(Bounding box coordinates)
◆ ◆ ◆

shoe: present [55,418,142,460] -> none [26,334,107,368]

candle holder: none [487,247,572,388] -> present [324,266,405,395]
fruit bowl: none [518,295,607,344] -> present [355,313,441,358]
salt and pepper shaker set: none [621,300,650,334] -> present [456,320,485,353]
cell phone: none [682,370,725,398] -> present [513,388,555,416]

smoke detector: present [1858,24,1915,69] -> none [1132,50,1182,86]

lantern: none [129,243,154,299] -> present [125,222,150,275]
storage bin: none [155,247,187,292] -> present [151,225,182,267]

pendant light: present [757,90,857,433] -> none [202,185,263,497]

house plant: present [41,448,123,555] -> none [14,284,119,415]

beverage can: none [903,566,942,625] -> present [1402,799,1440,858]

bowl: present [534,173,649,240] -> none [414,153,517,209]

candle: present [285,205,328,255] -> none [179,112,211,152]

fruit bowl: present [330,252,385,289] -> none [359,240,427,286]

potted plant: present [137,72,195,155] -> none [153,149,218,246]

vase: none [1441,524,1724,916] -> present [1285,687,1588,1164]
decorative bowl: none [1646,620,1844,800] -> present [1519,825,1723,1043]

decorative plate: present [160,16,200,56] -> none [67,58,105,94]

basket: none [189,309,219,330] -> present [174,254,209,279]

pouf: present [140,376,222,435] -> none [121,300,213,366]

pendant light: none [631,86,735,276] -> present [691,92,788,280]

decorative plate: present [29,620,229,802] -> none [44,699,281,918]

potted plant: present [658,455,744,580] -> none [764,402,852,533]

◆ ◆ ◆

▶ Task requirements:
Restate each entry word for word.

▶ Reply to the exercise:
shoe: present [55,418,142,460] -> none [26,334,107,368]

candle holder: none [487,247,572,388] -> present [324,266,405,395]
fruit bowl: none [518,295,607,344] -> present [355,313,441,358]
salt and pepper shaker set: none [621,300,650,334] -> present [456,320,485,353]
cell phone: none [682,370,725,398] -> present [513,388,555,416]

smoke detector: present [1858,24,1915,69] -> none [1132,50,1182,86]

lantern: none [129,243,154,299] -> present [125,222,150,275]
storage bin: none [155,247,187,292] -> present [151,225,182,267]

pendant light: present [757,90,857,433] -> none [202,185,263,497]

house plant: present [41,448,123,555] -> none [14,284,119,415]

beverage can: none [903,566,942,625] -> present [1402,799,1440,858]

bowl: present [534,173,649,240] -> none [414,153,517,209]

candle: present [285,205,328,255] -> none [179,112,211,152]

fruit bowl: present [330,252,385,289] -> none [359,240,427,286]

potted plant: present [137,72,195,155] -> none [153,149,218,246]

vase: none [1441,524,1724,916] -> present [1285,687,1588,1164]
decorative bowl: none [1646,620,1844,800] -> present [1519,825,1723,1043]

decorative plate: present [160,16,200,56] -> none [67,58,105,94]

basket: none [189,309,219,330] -> present [174,254,209,279]

pouf: present [140,376,222,435] -> none [121,300,213,366]

pendant light: none [631,86,735,276] -> present [691,92,788,280]

decorative plate: present [29,620,229,802] -> none [44,699,281,918]

potted plant: present [658,455,744,580] -> none [764,402,852,533]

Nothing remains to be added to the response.